# Aim of the task
Every line below that contains "spine" is to be copied.

Start of Information provided

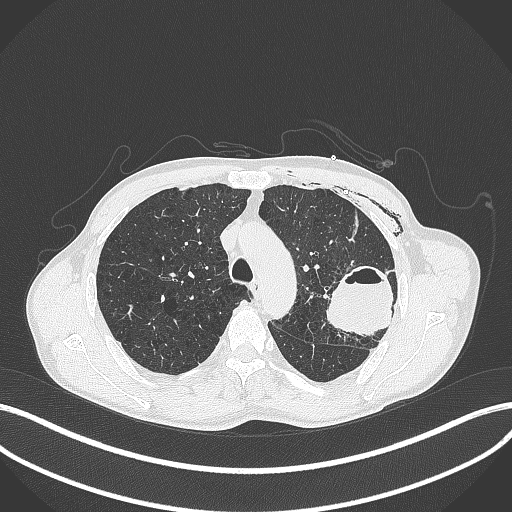
Chest CT, one axial slice; position 297 of 457 along the scan axis; reconstruction kernel B70f; 120 kVp; lung window (W 1500 / L -600 HU); 1 mm slice thickness; 512 × 512 image matrix, field of view 400 × 400 mm. Male patient, age 58 years. Case-level facts recorded for this patient, not image findings: clinical TNM (as recorded): T3 N0 M0.
Annotated regions visible in this slice (bounding box drawn by a radiologist):
- lung tumour (recorded histology: adenocarcinoma): bounding box [x1, y1, x2, y2] px = [325, 258, 398, 338]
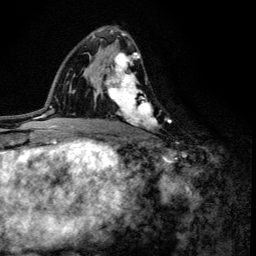
Breast MRI (dynamic contrast-enhanced), one axial slice. Position 78 of 134 along the scan axis. Cropped to one breast. Dynamic contrast-enhanced series, time point 2 of 6 at this slice position (early post-contrast). 3 T. TE 4.2 ms, TR 8.6 ms. 256 × 256 image matrix, field of view 160 × 160 mm. Female patient.
Outlined on this slice (semi-automatic segmentation, software-assisted and operator-edited):
- enhancing-tissue mask used for the functional tumour volume (all voxels passing the contrast-enhancement thresholds inside the analysis volume; usually the tumour): bounding box <100,41,160,130> (left, top, right, bottom; pixels)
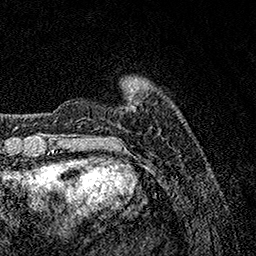
Breast MRI, one axial slice. Cropped to one breast. Dynamic contrast-enhanced series, time point 2 of 7 at this slice position (early post-contrast). 1.5 T. TE 3.5 ms, TR 7.2 ms. 1 mm slice thickness. 256 × 256 image matrix, field of view 165 × 165 mm. Female patient.
Annotated regions visible in this slice (semi-automatically segmented with operator editing):
- enhancing-tissue mask used for the functional tumour volume (all voxels passing the contrast-enhancement thresholds inside the analysis volume; usually the tumour): bounding box <132,88,134,91> (left, top, right, bottom; pixels)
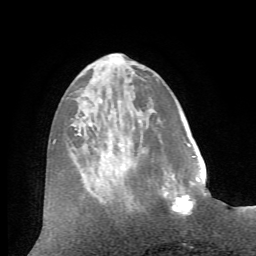
Breast MRI (dynamic contrast-enhanced), one axial slice. Position 22 of 72 along the scan axis. Cropped to one breast. Dynamic contrast-enhanced series, time point 2 of 7 at this slice position (early post-contrast). 1.5 T. TE 4.2 ms, TR 8.7 ms. 2.2 mm slice thickness. 256 × 256 image matrix. Female patient.
Outlined on this slice (semi-automatic segmentation, software-assisted and operator-edited):
- enhancing-tissue mask used for the functional tumour volume (all voxels passing the contrast-enhancement thresholds inside the analysis volume; usually the tumour): bounding box (x1, y1, x2, y2) in pixels: (164, 173, 207, 215)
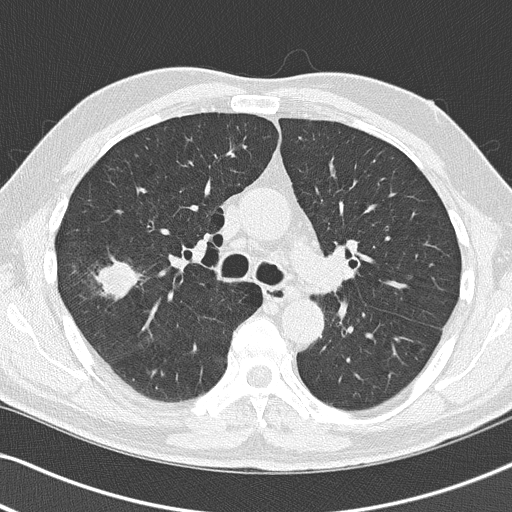
Low-dose screening chest CT, one axial slice; slice 83 of 140 in the series (ordered by position); reconstruction kernel B50f; 120 kVp; lung window (W 1500 / L -600 HU); 2 mm slice thickness; 512 × 512 image matrix, field of view 330 × 330 mm.
Structures marked on this image (manually delineated by an expert):
- lesion 1 (tumor, upper lobe of right lung): bounding box (x1, y1, x2, y2) in pixels: (96, 261, 140, 298)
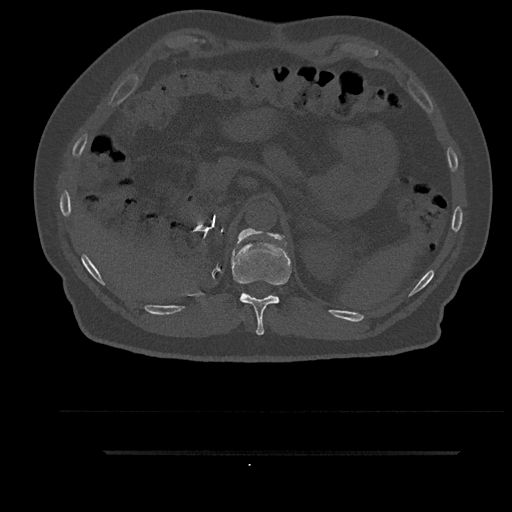
CT including the spine, one axial slice. Slice 289 of 797 in the series (ordered by position). Reconstruction kernel Br40s/3. Bone window (W 1800 / L 400 HU). 0.5 mm slice thickness. 512 × 512 image matrix. Patient: male, 63 years. Case-level facts recorded for this patient, not image findings: primary cancer: renal; vertebrae with lytic lesions (as recorded): T8.
Outlined on this slice (semi-automatically segmented with operator editing):
- T11 vertebra: bounding box (x1, y1, x2, y2) in pixels: (231, 229, 291, 335)
- T12 vertebra: (238, 228, 261, 241)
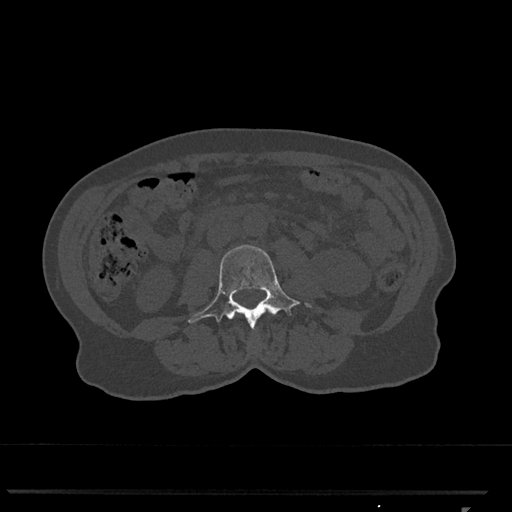
CT including the spine, one axial slice. Slice 278 of 793 in the series (ordered by position). Bone window (W 1800 / L 400 HU). 0.5 mm slice thickness. 512 × 512 image matrix. Female patient, age 62 years. From the clinical record (not read from this slice): primary cancer: renal.
Structures marked on this image (semi-automatic segmentation, software-assisted and operator-edited):
- L3 vertebra: bounding box <188,245,312,330> (left, top, right, bottom; pixels)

End of Information provided

# Task output
CT including the spine, one axial slice. Slice 289 of 797 in the series (ordered by position). Reconstruction kernel Br40s/3. Bone window (W 1800 / L 400 HU). 0.5 mm slice thickness. 512 × 512 image matrix. Patient: male, 63 years. Case-level facts recorded for this patient, not image findings: primary cancer: renal; vertebrae with lytic lesions (as recorded): T8.
CT including the spine, one axial slice. Slice 278 of 793 in the series (ordered by position). Bone window (W 1800 / L 400 HU). 0.5 mm slice thickness. 512 × 512 image matrix. Female patient, age 62 years. From the clinical record (not read from this slice): primary cancer: renal.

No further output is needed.